Es war die Legende vom unwissend-arglosen Bürger Albert Speer auf der schuldfreien Seite der Geschichte. Auf der anderen standen die ungehobelten Parteimänner mit ihrem lauten Benehmen und den groben Visagen. Das waren »die Nazis«. Irgendwie war er in deren Nähe geraten. Warum nur? Manche Historiker sprachen dann vom »Rätsel Speer« und mochten seine Verbrechen, die ein Blick in zeitgenössische Quellen offenbart hätte, nicht zur Kenntnis nehmen. Folgsam übernahmen sie viele seiner Erinnerungsbilder. Mit den dunklen Seiten des Dritten Reiches, so meinten sie unter dem Beifall all derer, die sich selbst gern in diesen Erzählungen wiedererkennen wollten, hatte der bürgerliche Speer – einer wie sie – kaum etwas gemein.

- **Gestellte Aufgabe**
Wovon sprachen manche Historiker laut dem Text über die Legende um Albert Speer? Das Material steht in keinem Zusammenhang mit dem vorliegenden Text.

- **Gesammelte Daten**
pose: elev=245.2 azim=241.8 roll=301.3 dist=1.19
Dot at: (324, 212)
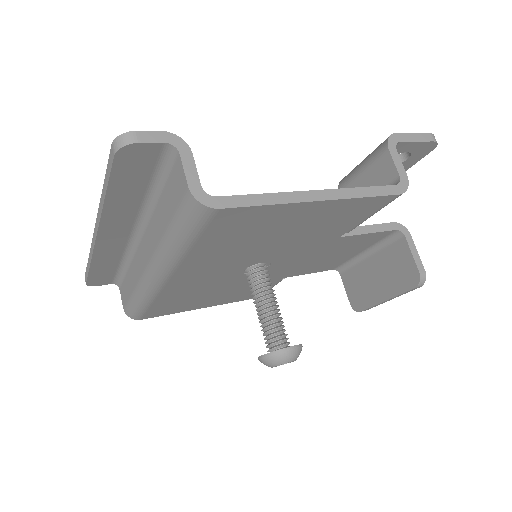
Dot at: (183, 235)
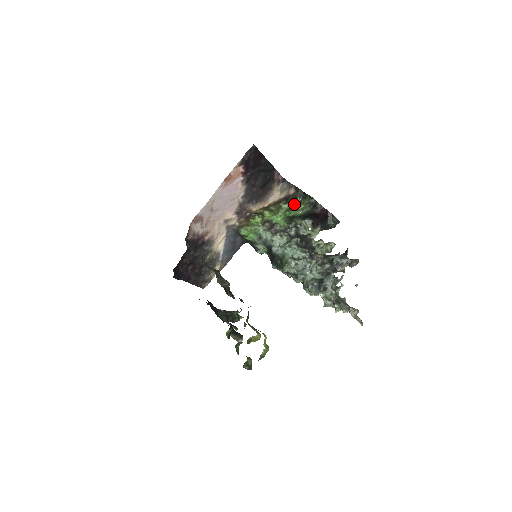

- **Lösung der Aufgabe**
Vom »Rätsel Speer«.